| Assignment |
Return every line in the items below, from the one containing "цены? Они же" down to the one containing "шкафы, кухни, остались только мелкие", with both of those lines included and each line copied unchanged.

----- Data

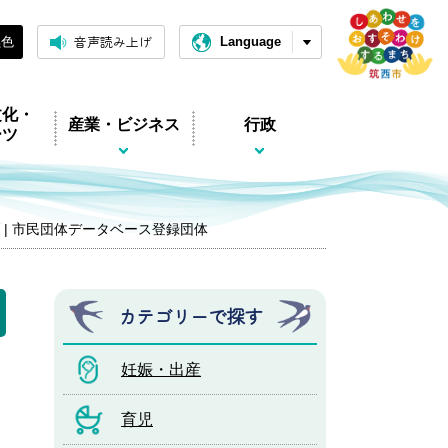
音声読み上げ
黒色
Language
文化・
産業・ビジネス
行政
ーツ
 | 市民団体データベース登録団体
カテゴリーで探す
妊娠・出産
育児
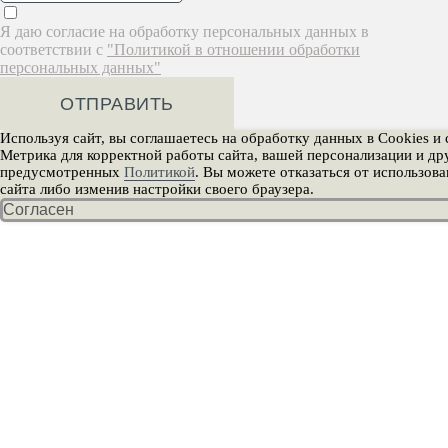
Я даю согласие на обработку персональных данных в
соответствии с
"Политикой в отношении обработки
персональных данных"
ОТПРАВИТЬ
Используя сайт, вы соглашаетесь на обработку данных в Cookies и
Метрика для корректной работы сайта, вашей персонализации и дру
предусмотренных
Политикой
. Вы можете отказаться от использова
сайта либо изменив настройки своего браузера.
Согласен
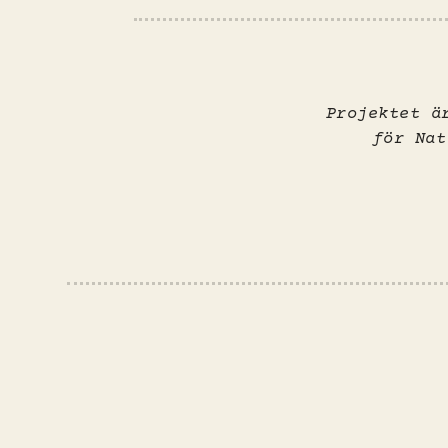
Projektet ä
för Nat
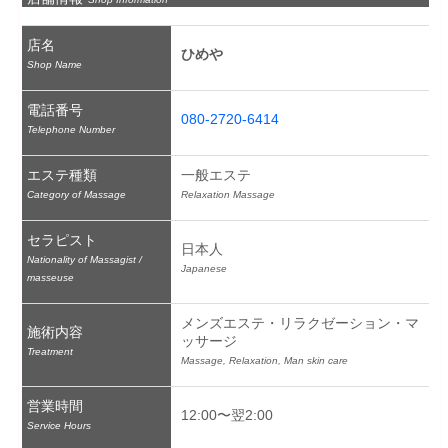
店名
ひめや
Shop Name
電話番号
080-2720-6414
Telephone Number
エステ種類
一般エステ
Category of Massage
Relaxation Massage
セラピスト
日本人
Nationality of Massagist /
Japanese
masseuse
メンズエステ・リラクゼーション・マ
施術内容
ッサージ
Treatment
Massage, Relaxation, Man skin care
営業時間
12:00〜翌2:00
Service Hours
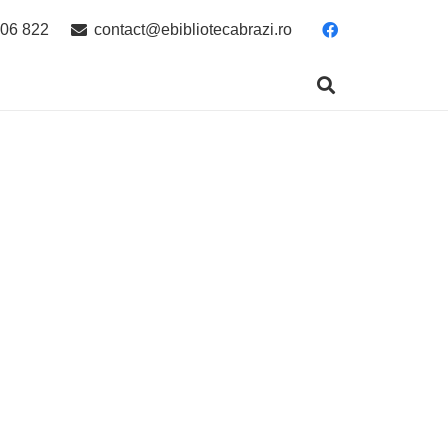
06 822
contact@ebibliotecabrazi.ro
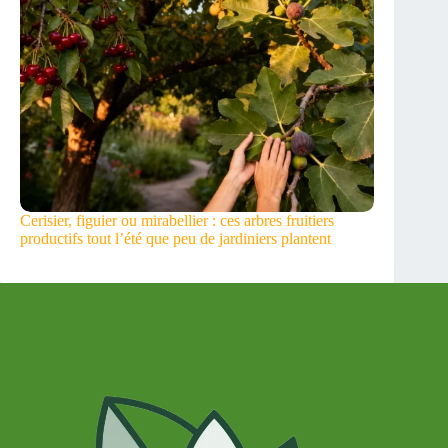
Cerisier, figuier ou mirabellier : ces arbres fruitiers
productifs tout l’été que peu de jardiniers plantent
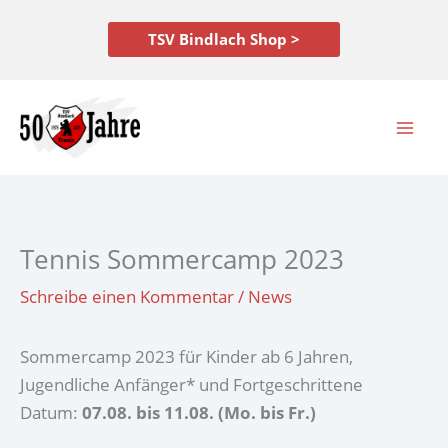
Zum
Inhalt
TSV Bindlach Shop >
springen
Tennis Sommercamp 2023
Schreibe einen Kommentar
/
News
Sommercamp 2023 für Kinder ab 6 Jahren,
Jugendliche Anfänger* und Fortgeschrittene
Datum:
07.08. bis 11.08. (Mo. bis Fr.)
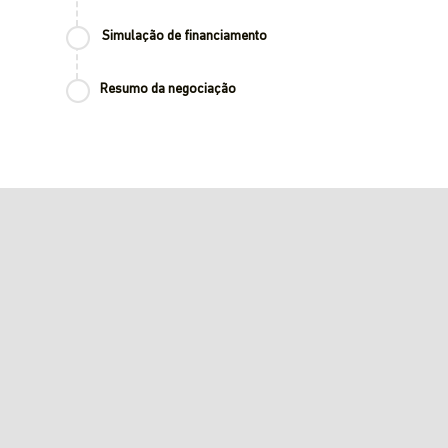
Simulação de financiamento
Resumo da negociação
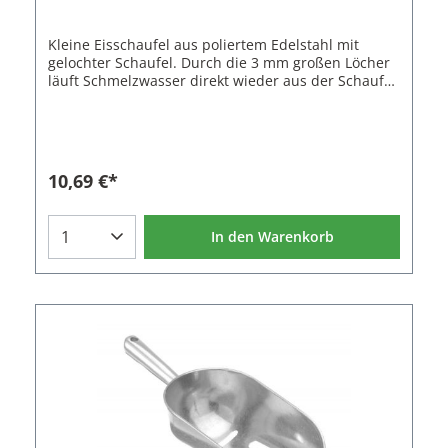
Kleine Eisschaufel aus poliertem Edelstahl mit
gelochter Schaufel. Durch die 3 mm großen Löcher
läuft Schmelzwasser direkt wieder aus der Schaufel
ohne den Cocktail zu verwässern. Die Schaufel hat
ein Fassungsvermögen von 150 ml. Mit dem
geringen Volumen und der offenen Zylinderform
eignet sich die Schaufel sehr gut um Trink- und
Cocktailgläser mit Eis zu befüllen.Eigenschaften der
10,69 €*
Eisschaufel:Material: EdelstahlFarbe: Silber
poliertLänge: 19 cmVolumen: 150 ml
In den Warenkorb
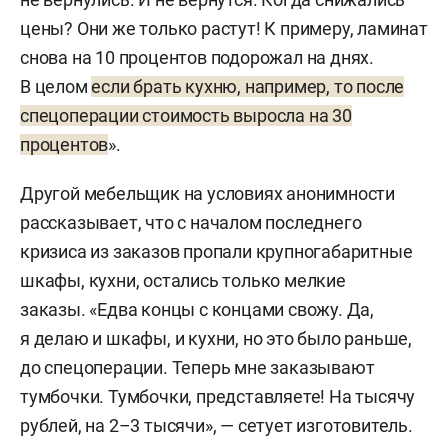
цены? Они же только растут! К примеру, ламинат
снова на 10 процентов подорожал на днях.
В целом
если брать кухню, например, то после
спецоперации стоимость выросла на 30
процентов
».
Другой мебельщик на условиях анонимности
рассказывает, что с началом последнего
кризиса из заказов пропали крупногабаритные
шкафы, кухни, остались только мелкие
заказы. «Едва концы с концами свожу. Да,
я делаю и шкафы, и кухни, но это было раньше,
до спецоперации. Теперь мне заказывают
тумбочки. Тумбочки, представляете! На тысячу
рублей, на 2–3 тысячи», — сетует изготовитель.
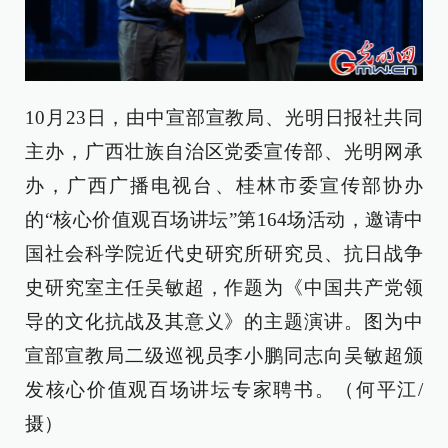
10月23日，由中宣部宣教局、光明日报社共同
主办，广西壮族自治区党委宣传部、光明网承
办，广西广播电视台、桂林市委宣传部协办
的“核心价值观百场讲坛”第164场活动，邀请中
国社会科学院近代史研究所研究员、抗日战争
史研究室主任吴敏超，作题为《中国共产党领
导的文化抗战及其意义》的主题演讲。图为中
宣部宣教局二级巡视员李小鹏同志向吴敏超颁
发核心价值观百场讲坛专家聘书。（何平江/
摄）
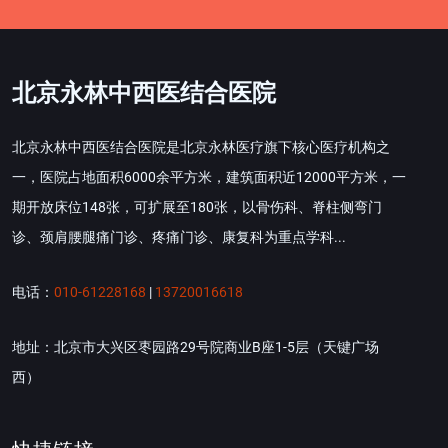
北京永林中西医结合医院
北京永林中西医结合医院是北京永林医疗旗下核心医疗机构之
一，医院占地面积6000余平方米，建筑面积近12000平方米，一
期开放床位148张，可扩展至180张，以骨伤科、脊柱侧弯门
诊、颈肩腰腿痛门诊、疼痛门诊、康复科为重点学科...
电话：
010-61228168
|
13720016618
地址：北京市大兴区枣园路29号院商业B座1-5层（天键广场
西）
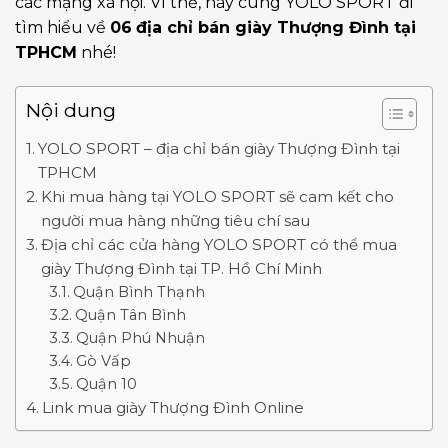
các mạng xã hội. Vì thế, hãy cùng YOLO SPORT đi
tìm hiểu về
06
địa chỉ bán giày Thượng Đình tại
TPHCM
nhé!
Nội dung
YOLO SPORT – địa chỉ bán giày Thượng Đình tại
TPHCM
Khi mua hàng tại YOLO SPORT sẽ cam kết cho
người mua hàng những tiêu chí sau
Địa chỉ các cửa hàng YOLO SPORT có thể mua
giày Thượng Đình tại TP. Hồ Chí Minh
Quận Bình Thạnh
Quận Tân Bình
Quận Phú Nhuận
Gò Vấp
Quận 10
Link mua giày Thượng Đình Online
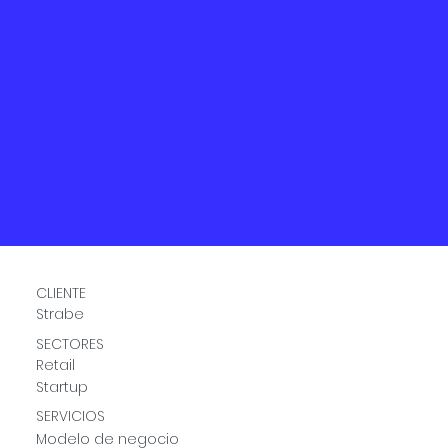
CLIENTE
Strabe
SECTORES
Retail
Startup
SERVICIOS
Modelo de negocio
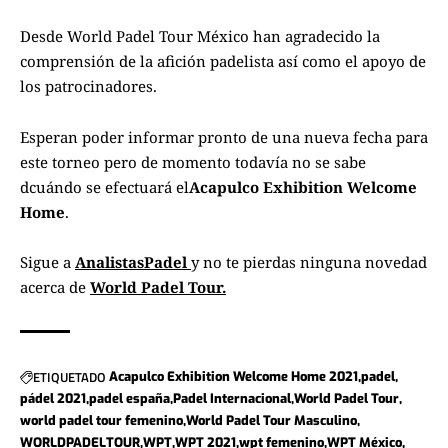
Desde World Padel Tour México han agradecido la
comprensión de la afición padelista así como el apoyo de
los patrocinadores.
Esperan poder informar pronto de una nueva fecha para
este torneo pero de momento todavía no se sabe
dcuándo se efectuará el
Acapulco Exhibition Welcome
Home
.
Sigue a
AnalistasPadel
y no te pierdas ninguna novedad
acerca de
World Padel Tour.
ETIQUETADO
Acapulco Exhibition Welcome Home 2021
padel
pádel 2021
padel españa
Padel Internacional
World Padel Tour
world padel tour femenino
World Padel Tour Masculino
WORLDPADELTOUR
WPT
WPT 2021
wpt femenino
WPT México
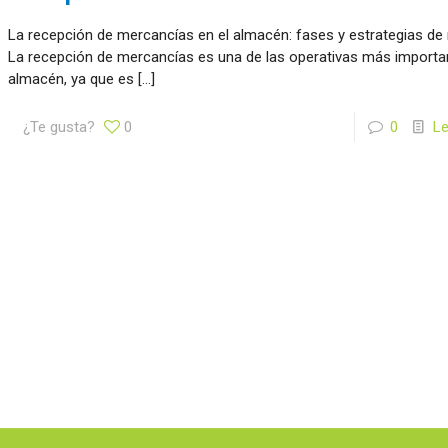
La recepción de mercancías en el almacén: fases y estrategias de
La recepción de mercancías es una de las operativas más importa
almacén, ya que es
[…]
¿Te gusta?
0
0
L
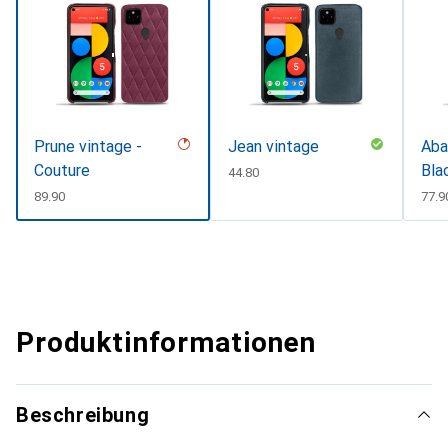
Prune vintage -
Jean vintage
Aba
Couture
Bla
CHF
44.80
CHF
89.90
CHF
77.9
Produktinformationen
Beschreibung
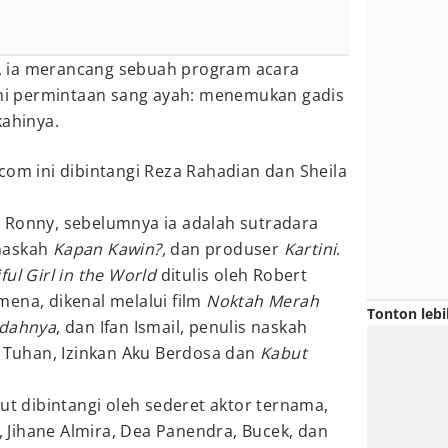
 ia merancang sebuah program acara
i permintaan sang ayah: menemukan gadis
kahinya.
com ini dibintangi Reza Rahadian dan Sheila
 Ronny, sebelumnya ia adalah sutradara
naskah
Kapan Kawin?,
dan produser
Kartini
.
ul Girl in the World
ditulis oleh Robert
ena, dikenal melalui film
Noktah Merah
Tonton lebi
idahnya
, dan Ifan Ismail, penulis naskah
, Tuhan, Izinkan Aku Berdosa dan
Kabut
rut dibintangi oleh sederet aktor ternama,
o, Jihane Almira, Dea Panendra, Bucek, dan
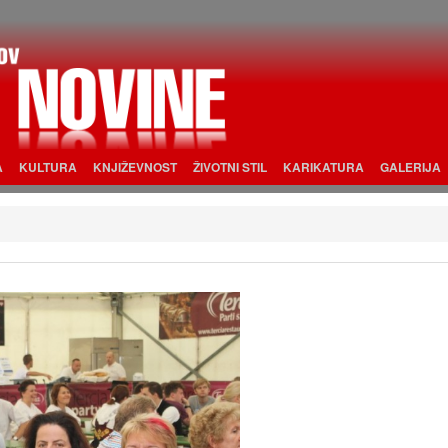
A
KULTURA
KNJIŽEVNOST
ŽIVOTNI STIL
KARIKATURA
GALERIJA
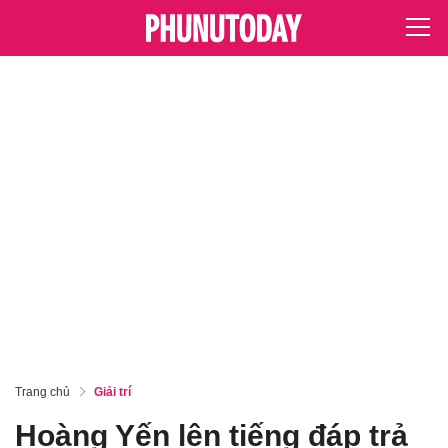
Trang chủ
Giải trí
Hoàng Yến lên tiếng đáp trả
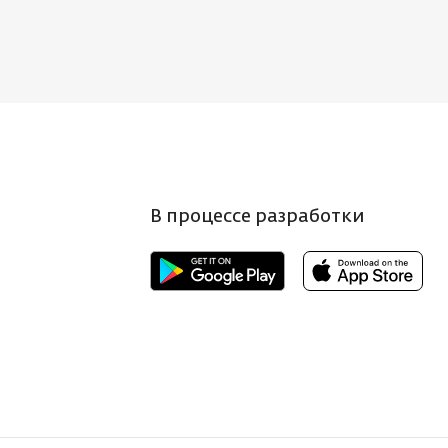
В процессе разработки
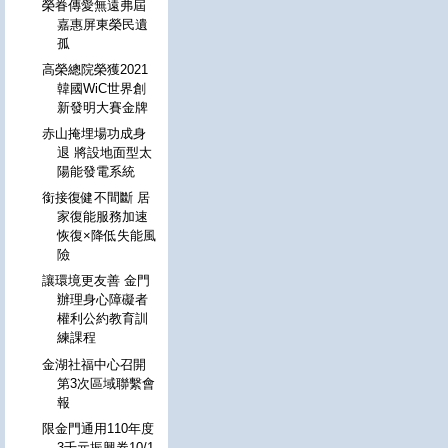
榮眷傳愛無遠弗屆
嘉惠屏東榮民遺
孤
高榮總院榮獲2021
韓國WiC世界創
新發明大賽金牌
赤山掩埋場功成身
退 將設地面型太
陽能發電系統
銜接復健不間斷 居
家復能服務加速
恢復×降低失能風
險
讓環境更友善 金門
辦理身心障礙者
權利公約教育訓
練課程
金湖社福中心召開
第3次區域聯繫會
報
限金門通用110年度
3千元振興券10/1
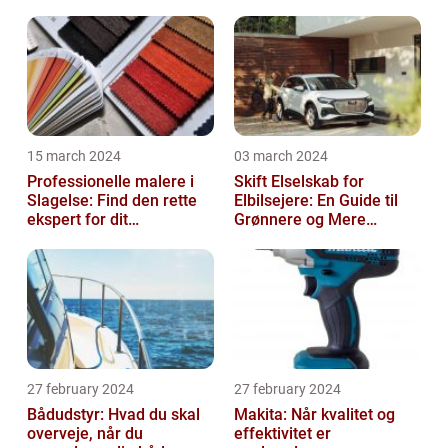
15 march 2024
03 march 2024
Professionelle malere i
Skift Elselskab for
Slagelse: Find den rette
Elbilsejere: En Guide til
ekspert for dit
Grønnere og Mere
malerprojekt
Økonomisk Kørsel
27 february 2024
27 february 2024
Bådudstyr: Hvad du skal
Makita: Når kvalitet og
overveje, når du
effektivitet er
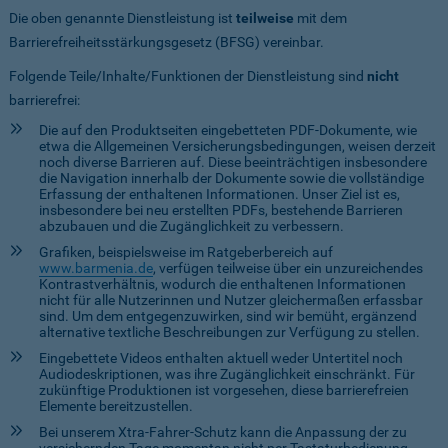
Die oben genannte Dienstleistung ist
teilweise
mit dem
Barrierefreiheitsstärkungsgesetz (BFSG) vereinbar.
Folgende Teile/Inhalte/Funktionen der Dienstleistung sind
nicht
barrierefrei:
Die auf den Produktseiten eingebetteten PDF-Dokumente, wie
etwa die Allgemeinen Versicherungsbedingungen, weisen derzeit
noch diverse Barrieren auf. Diese beeinträchtigen insbesondere
die Navigation innerhalb der Dokumente sowie die vollständige
Erfassung der enthaltenen Informationen. Unser Ziel ist es,
insbesondere bei neu erstellten PDFs, bestehende Barrieren
abzubauen und die Zugänglichkeit zu verbessern.
Grafiken, beispielsweise im Ratgeberbereich auf
www.barmenia.de
, verfügen teilweise über ein unzureichendes
Kontrastverhältnis, wodurch die enthaltenen Informationen
nicht für alle Nutzerinnen und Nutzer gleichermaßen erfassbar
sind. Um dem entgegenzuwirken, sind wir bemüht, ergänzend
alternative textliche Beschreibungen zur Verfügung zu stellen.
Eingebettete Videos enthalten aktuell weder Untertitel noch
Audiodeskriptionen, was ihre Zugänglichkeit einschränkt. Für
zukünftige Produktionen ist vorgesehen, diese barrierefreien
Elemente bereitzustellen.
Bei unserem Xtra-Fahrer-Schutz kann die Anpassung der zu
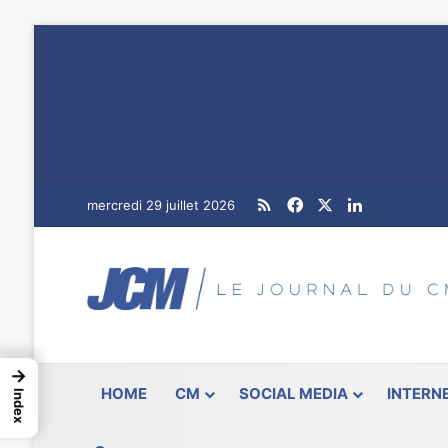
RSS
Facebook
X
Linkedin
mercredi 29 juillet 2026
→
HOME
CM
SOCIAL MEDIA
INTERN
Index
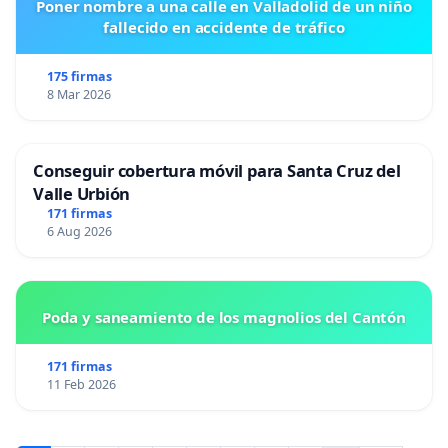
Poner nombre a una calle en Valladolid de un niño
fallecido en accidente de tráfico
175 firmas
8 Mar 2026
Conseguir cobertura móvil para Santa Cruz del
Valle Urbión
171 firmas
6 Aug 2026
Poda y saneamiento de los magnolios del Cantón
171 firmas
11 Feb 2026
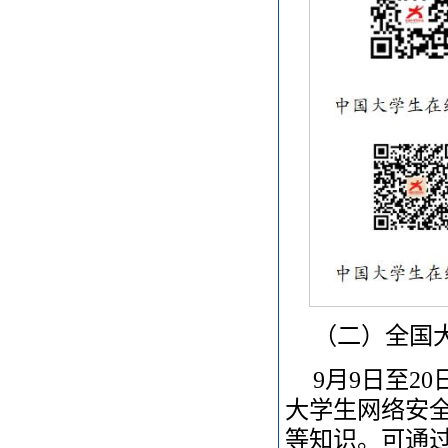
（二）全国
9月9日至2
大学生网络安
等知识。可通过中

----------

| Exercise solution |
цены? Они же только растут! К примеру, ламинат
снова на 10 процентов подорожал на днях.
В целом
если брать кухню, например, то после
спецоперации стоимость выросла на 30
процентов
».
Другой мебельщик на условиях анонимности
рассказывает, что с началом последнего
кризиса из заказов пропали крупногабаритные
шкафы, кухни, остались только мелкие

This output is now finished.